Peter Defeel's avatar

Britain was nearly lost. By the invasion of the USSR most newspapers in the us were expecting a German victory in Europe. And yet sentiment stayed isolationist. This Anglo Saxon alliance was often in churchills head

Chance Johnson's avatar

Nearly lost? Flabbergasting. They possessed half the world. There were millions of colonials ready and willing to fight. The Germans were desperately short of supplies in late 1940, and they were using a lot captured weapons. They didn't have the manpower to protect the land they had seized. Their Navy was a joke compared to the British Navy. “Nearly lost” seems so against all the evidence as I see it, but of course there are historians who believe this. World War II historiography is all over the place.

It was Churchill’s job to win the war as fast as possible, and that required him to tailor his language to a sense of urgency, and to inspire urgency in others. Including Americans.

I would also.not put much stock in what the newspapers were saying in 1940, because for moral, political and economic reasons, much of the upper class in this country absolutely wanted to get us into the war, including newspaper owners. Isolationism was much more of a grassroots thing. My personal take: it would have been fine for the United States to join the war a year earlier. But it wasn't 100% essential for the survival of Britain.

Peter Defeel's avatar

> Nearly lost? Flabbergasting. They possessed half the world. There were millions of colonials ready and willing to fight

This is massively retrospective thinking and even if true in retrospect it wasn’t clear at the time. We - for I am British - had lost the war in the continent by 1940 and there was no D Day possible unless America joined, which it wouldn’t have without Pearl Harbour. That Britain felt it was in existential crisis is clear from diaries at the time, and celebrated in many US newspapers at the time, you are overestimating Anglophilia in the US. Isolationism ran deep.

It was more likely surrender or accommodation rather than if Germany had taken the ussr. The colonists wouldn’t matter then.

John Schilling's avatar

Several months before Germany "had to" declare war on the United States, the United States Navy was ordered to engage and destroy German warships on the high seas, wherever they might be encountered.

The US *went* to war well before Pearl Harbor, we just didn't *declare* it. And we knew it was going to take another six months at least to get the Army in shape. so we kept the undeclared war purely naval at the outset.

Peter Defeel's avatar

This wasn’t a declaration of war. It was merely protecting surrounding waters.

**YOUR TASKS**
[1] Please report only the number of lines in the entries below that contain the string "instances". Case counts.
[2] Extend the comment thread about Britain and American entry into World War II past its last comment.

**DATASET RECORDS**
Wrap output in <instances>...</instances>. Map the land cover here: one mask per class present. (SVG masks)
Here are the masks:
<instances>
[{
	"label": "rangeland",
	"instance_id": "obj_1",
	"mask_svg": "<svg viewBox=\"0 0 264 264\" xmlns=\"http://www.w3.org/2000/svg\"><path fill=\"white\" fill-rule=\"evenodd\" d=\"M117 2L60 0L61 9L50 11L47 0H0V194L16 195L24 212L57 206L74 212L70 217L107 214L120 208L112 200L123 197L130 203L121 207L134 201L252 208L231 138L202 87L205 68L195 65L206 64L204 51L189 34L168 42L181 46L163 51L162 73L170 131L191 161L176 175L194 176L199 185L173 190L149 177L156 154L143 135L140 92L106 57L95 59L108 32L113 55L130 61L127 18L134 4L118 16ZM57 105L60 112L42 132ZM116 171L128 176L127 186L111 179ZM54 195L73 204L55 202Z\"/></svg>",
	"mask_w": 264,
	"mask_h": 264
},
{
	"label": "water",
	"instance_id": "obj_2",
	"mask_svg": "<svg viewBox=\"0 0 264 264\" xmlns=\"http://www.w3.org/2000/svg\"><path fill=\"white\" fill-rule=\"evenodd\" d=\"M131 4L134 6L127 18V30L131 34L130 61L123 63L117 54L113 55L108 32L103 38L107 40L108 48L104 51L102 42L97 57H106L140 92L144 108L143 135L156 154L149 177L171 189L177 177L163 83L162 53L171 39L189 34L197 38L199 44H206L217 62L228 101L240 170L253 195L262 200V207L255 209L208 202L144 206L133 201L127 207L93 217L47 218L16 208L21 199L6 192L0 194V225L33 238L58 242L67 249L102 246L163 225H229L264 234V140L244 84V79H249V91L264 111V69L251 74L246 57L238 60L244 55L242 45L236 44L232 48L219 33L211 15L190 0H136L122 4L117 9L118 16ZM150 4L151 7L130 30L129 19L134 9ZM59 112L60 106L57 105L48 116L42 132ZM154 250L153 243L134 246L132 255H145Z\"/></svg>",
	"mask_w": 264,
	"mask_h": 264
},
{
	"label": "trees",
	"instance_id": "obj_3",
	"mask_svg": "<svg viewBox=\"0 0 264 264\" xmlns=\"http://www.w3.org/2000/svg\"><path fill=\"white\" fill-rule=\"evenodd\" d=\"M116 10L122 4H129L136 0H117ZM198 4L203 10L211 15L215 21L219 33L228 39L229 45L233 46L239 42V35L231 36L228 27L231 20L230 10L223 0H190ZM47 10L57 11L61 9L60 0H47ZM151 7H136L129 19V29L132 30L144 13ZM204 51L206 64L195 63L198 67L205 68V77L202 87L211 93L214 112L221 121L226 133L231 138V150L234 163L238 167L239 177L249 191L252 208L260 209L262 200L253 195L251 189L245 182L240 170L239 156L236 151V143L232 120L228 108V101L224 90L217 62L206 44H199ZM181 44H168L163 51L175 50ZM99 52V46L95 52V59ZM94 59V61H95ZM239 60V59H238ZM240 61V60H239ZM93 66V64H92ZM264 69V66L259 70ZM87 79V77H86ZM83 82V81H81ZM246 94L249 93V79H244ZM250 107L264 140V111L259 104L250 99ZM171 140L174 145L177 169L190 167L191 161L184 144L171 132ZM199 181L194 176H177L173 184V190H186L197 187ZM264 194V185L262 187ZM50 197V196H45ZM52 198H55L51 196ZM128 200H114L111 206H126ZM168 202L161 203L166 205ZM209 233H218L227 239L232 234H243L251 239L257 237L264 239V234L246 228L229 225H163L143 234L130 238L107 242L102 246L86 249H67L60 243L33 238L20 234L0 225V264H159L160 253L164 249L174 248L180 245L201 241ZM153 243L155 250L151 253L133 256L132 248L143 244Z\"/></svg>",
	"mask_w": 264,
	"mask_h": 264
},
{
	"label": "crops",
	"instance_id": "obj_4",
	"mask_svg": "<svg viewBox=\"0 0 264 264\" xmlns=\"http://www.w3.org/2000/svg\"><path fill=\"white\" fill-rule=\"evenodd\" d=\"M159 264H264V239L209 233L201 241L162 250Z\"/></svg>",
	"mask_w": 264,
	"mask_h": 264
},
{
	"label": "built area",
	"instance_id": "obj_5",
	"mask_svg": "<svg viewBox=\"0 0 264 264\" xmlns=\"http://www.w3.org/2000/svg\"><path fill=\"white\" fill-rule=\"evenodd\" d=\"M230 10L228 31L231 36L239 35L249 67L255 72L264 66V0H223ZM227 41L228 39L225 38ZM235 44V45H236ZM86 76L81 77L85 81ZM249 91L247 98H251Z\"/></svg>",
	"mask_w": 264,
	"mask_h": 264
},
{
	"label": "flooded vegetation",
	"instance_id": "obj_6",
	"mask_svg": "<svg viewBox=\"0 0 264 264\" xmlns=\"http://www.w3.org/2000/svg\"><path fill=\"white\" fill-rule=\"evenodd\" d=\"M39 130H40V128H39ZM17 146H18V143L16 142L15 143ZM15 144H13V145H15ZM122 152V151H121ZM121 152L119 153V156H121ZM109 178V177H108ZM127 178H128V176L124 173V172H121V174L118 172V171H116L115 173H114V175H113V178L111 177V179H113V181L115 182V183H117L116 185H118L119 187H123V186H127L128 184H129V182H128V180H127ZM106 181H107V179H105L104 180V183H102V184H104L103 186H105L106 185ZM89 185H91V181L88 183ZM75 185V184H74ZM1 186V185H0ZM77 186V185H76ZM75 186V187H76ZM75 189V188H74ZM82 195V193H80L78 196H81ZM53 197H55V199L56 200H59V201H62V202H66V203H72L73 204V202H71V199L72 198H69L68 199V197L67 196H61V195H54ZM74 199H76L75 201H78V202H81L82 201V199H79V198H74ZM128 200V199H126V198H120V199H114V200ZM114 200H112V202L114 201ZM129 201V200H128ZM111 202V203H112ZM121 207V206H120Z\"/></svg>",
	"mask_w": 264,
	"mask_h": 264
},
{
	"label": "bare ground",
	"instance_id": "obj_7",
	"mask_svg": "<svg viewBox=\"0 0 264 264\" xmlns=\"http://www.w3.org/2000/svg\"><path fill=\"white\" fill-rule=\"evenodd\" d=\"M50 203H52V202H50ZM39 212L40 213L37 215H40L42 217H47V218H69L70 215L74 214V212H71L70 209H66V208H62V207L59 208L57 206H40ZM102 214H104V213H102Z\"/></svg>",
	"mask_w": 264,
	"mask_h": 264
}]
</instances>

**WRITTEN ANSWERS**
[1] 3

[2]
Erica Rall's avatar

It was an undeclared limited war. Shooting another country's warships on sight in international waters is usually considered an act of war, especially if it's accompanied by public statements of "Yes, we meant to shoot at your ships, and we'll do it again!"

There was also Lend-Lease, which started 9 or 10 months before Pearl Harbor. International Law at the time allowed for private sale of arms by citizens of neutral nations to countries that were at war, but only if the government policy controlling the arms trade was applied impartially among the belligerents. Allowing private sales to one side but not the other was contrary to provisions of impartiality in Hague Convention (XIII) of 1907, and governments suppling arms and other war materiel "directly or indirectly" to one side or the other was expressly forbidden. The Cash and Carry policy of 1939-40 was crafted to technically comply with the letter of Hague Convention XIII while still favoring Britain and France, since Germany couldn't afford to pay cash on the barrelhead for arms shipments and even if they could they'd have a hard time getting payments and deliveries past the British blockade of Germany. Lend-Lease (and the Sept 1940 Destroyers for Bases deal) crossed the line to where the US was no longer behaving as a neutral power under international law, even if we weren't (yet) actually shooting at the German military.

Peter Defeel's avatar

> It was an undeclared limited war. Shooting another country's warships on sight in international waters is usually considered an act of war, especially if it's accompanied by public statements of

It was in response to the Germans attacking American ships and actually sinking one - which on its own didn’t lead to war. It was also purely defensive. Presumably such a policy, announced or unannounced, applies to China now.

Lend lease certainly showed a bias towards the allies, but it’s not declaration of war either.

I know it’s absolutely against the post war American mindset to believe anything else, because it’s a post war justification of American intervention elsewhere - the arsenal of democracy against all the new Hitlers. To believe then that the US wouldn’t have fought Hitler 1 without the German declaration of war is anathema

WoolyAI's avatar

I doubt it, although I would defer to anyone with actual military experience. The main two points that jump out:

#1 The thing the Nazi military was great at was blitzkrieg, like, super-fast armored assaults that defeat the enemy fast and hard.

#2 Nazi Germany's big problem is that they're at war with both the US and the USSR. You don't just have to beat the Soviets, you also have to beat the Americans. And yeah, allying with Japan keeps the Americans focused on the Pacific but what's the plan here, that Nazi Germany holds out against the Soviets until 1946-1947 and then the Americans will make peace with Germany, instead of wrapping up Japan and then pivoting to Europe?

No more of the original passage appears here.